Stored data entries
━━━━━━━━━━━━━━━━━━━━

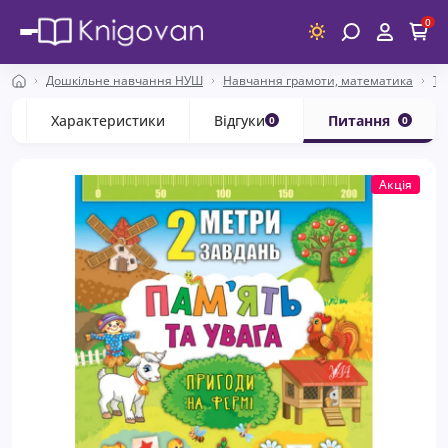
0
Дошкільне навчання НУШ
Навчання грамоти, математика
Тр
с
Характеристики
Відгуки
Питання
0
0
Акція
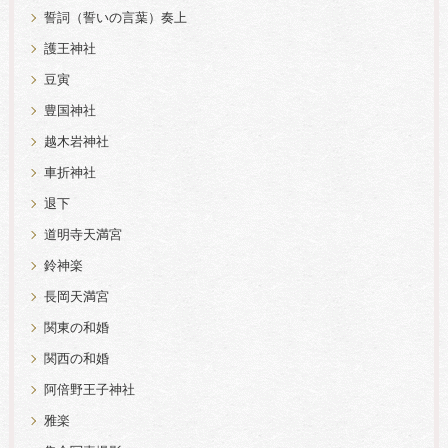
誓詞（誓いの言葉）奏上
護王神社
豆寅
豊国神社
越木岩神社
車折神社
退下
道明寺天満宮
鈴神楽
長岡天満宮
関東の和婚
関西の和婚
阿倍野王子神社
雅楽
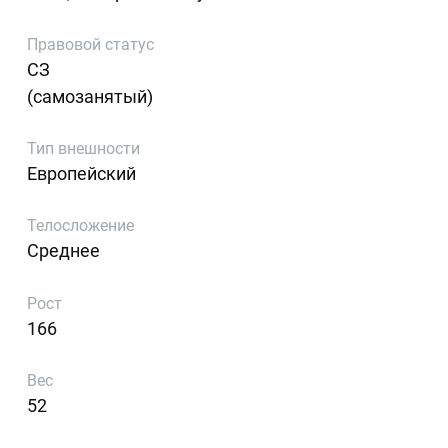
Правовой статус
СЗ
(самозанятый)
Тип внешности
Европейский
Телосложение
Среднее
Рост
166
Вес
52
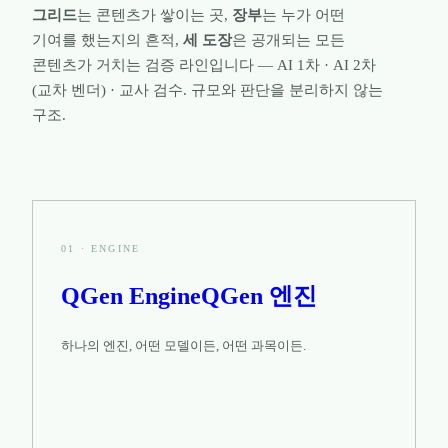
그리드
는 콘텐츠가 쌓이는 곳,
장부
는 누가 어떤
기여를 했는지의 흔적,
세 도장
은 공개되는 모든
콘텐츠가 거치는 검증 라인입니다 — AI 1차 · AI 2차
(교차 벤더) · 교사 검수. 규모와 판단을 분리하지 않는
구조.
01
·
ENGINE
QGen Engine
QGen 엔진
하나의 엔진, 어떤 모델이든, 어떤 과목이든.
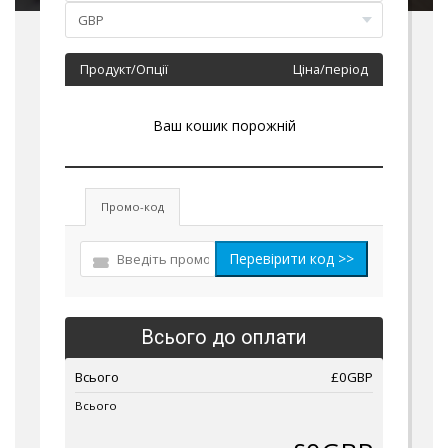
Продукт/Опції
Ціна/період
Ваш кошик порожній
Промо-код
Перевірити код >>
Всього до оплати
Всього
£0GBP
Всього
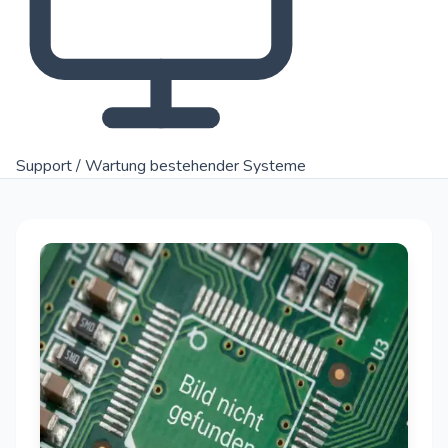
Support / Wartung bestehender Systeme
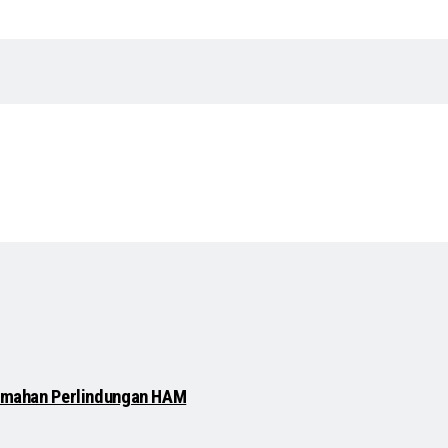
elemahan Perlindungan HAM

━━━━━━━━━━━━━━━━━━━━

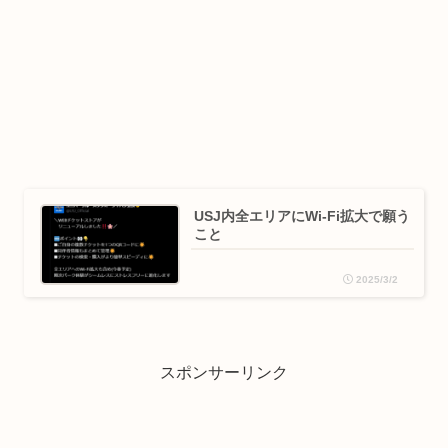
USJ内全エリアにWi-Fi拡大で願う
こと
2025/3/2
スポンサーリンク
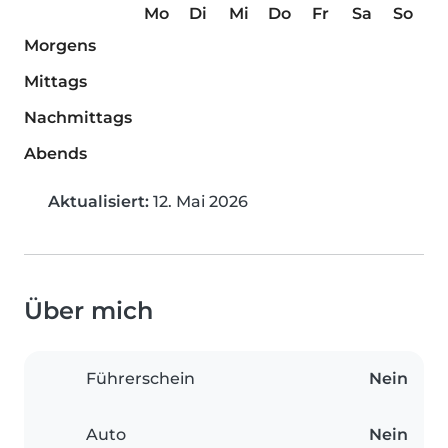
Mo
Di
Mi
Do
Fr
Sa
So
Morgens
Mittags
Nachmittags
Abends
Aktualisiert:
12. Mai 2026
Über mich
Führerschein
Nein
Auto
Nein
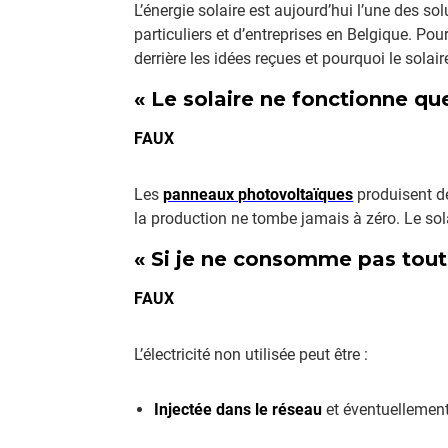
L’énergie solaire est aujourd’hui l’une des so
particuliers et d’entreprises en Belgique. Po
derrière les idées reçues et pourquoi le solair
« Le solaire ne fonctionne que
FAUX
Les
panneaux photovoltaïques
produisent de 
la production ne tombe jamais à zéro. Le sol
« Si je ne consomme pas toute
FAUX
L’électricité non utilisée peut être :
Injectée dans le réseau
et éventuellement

━━━━━━━━━━━━━━━━━━━━

Where a line above holds the string "콘텐츠가", show that line.

Expected answer
는 콘텐츠가 쌓이는 곳,
콘텐츠가 거치는 검증 라인입니다 — AI 1차 · AI 2차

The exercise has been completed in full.